Micron、CHIPS法成立で米国に400億ドル投資へ:米国が「世界最先端のメモリ製造拠点」に(1/2 ページ)
2022年8月9日(米国時間)、世界第3位のメモリメーカーであるMicron Technology(以下、Micron)は、法案「CHIPS法(正式名称:CHIPS and Science Act)」の可決に伴い、400億米ドルを投じて米国での生産活動を拡張する計画を発表した。
2022年8月9日(米国時間)、世界第3位のメモリメーカーであるMicron Technology(以下、Micron)は、法案「CHIPS法(正式名称:CHIPS and Science Act)」の可決に伴い、400億米ドルを投じて米国での生産活動を拡張する計画を発表した。
「CHIPS」は「Creating Helpful Incentives to Produce Semiconductors(対訳:半導体の生産に役立つインセンティブを創出する)」の略であるが、この法案は半導体部品の域を超えたものである。
CHIPS and Science Actでは、米国で投資を行い、中国での拡張を制限した半導体企業に対し、約520億米ドルのインセンティブや研究助成金が提供される。
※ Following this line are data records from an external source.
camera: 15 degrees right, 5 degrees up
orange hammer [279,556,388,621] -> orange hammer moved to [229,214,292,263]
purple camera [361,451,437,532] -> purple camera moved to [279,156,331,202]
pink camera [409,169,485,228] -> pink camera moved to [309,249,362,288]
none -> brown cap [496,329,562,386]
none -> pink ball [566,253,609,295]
MicronのCEO(最高経営責任者)であるSanjay Mehrotra氏は、報道発表資料の中で「この立法上の重要なマイルストーンを受けて、当社は今後丸10年をかけて最先端のメモリ製造に400億米ドルを投資するコミットメントを発表する。これは米国でこれまでメモリに対して行われた中で最大の投資となる。CHIPS and Science Actによって実現する、今後予測される助成金や控除のおかげで、Micronは自信を持ってこの重要な長期的な投資計画を前進させることができる」と述べた。
この法案は、TSMC、Samsung Electronics(以下、Samsung)、Intelなど世界規模の主要半導体メーカーによる米国内での数十億米ドル規模の投資も呼び込んだ。世界半導体生産で米国が占めるシェアが縮小する中、政治リーダーや半導体業界団体は、米国の半導体業界のリショアニングを模索してきた。半導体は、自動車から武器システムに至るまで、重要な製造プロセスには欠かせない部分であるためだ。
世界で生産される半導体の3分の2以上は、台湾、韓国、中国といったアジア諸国で生産されており、米国が占めるのは約12%である。ドナルド・トランプ前大統領の政権から、米国は中国を5G(第5世代移動通信)、AI(人工知能)、宇宙探査といった新たな事業を成長させる上での「戦略上の敵国」として扱うようになった。
米国アイダホ州ボイシを拠点とするMicronは、400億米ドルを投じる特定の地名を挙げなかったが、今後数週間のうちには詳細を明らかにすると述べた。
Mehrotra氏は「当社が米国で計画している投資により、Micronでの5000人の高賃金の技術職やオペレーター職を含め、最大で4万人もの雇用が創出される。最先端の技術ソリューションに使われる最も高度なメモリには、“メイドインアメリカ”というラベルが誇らしげに貼られるようになるだろう」と述べた。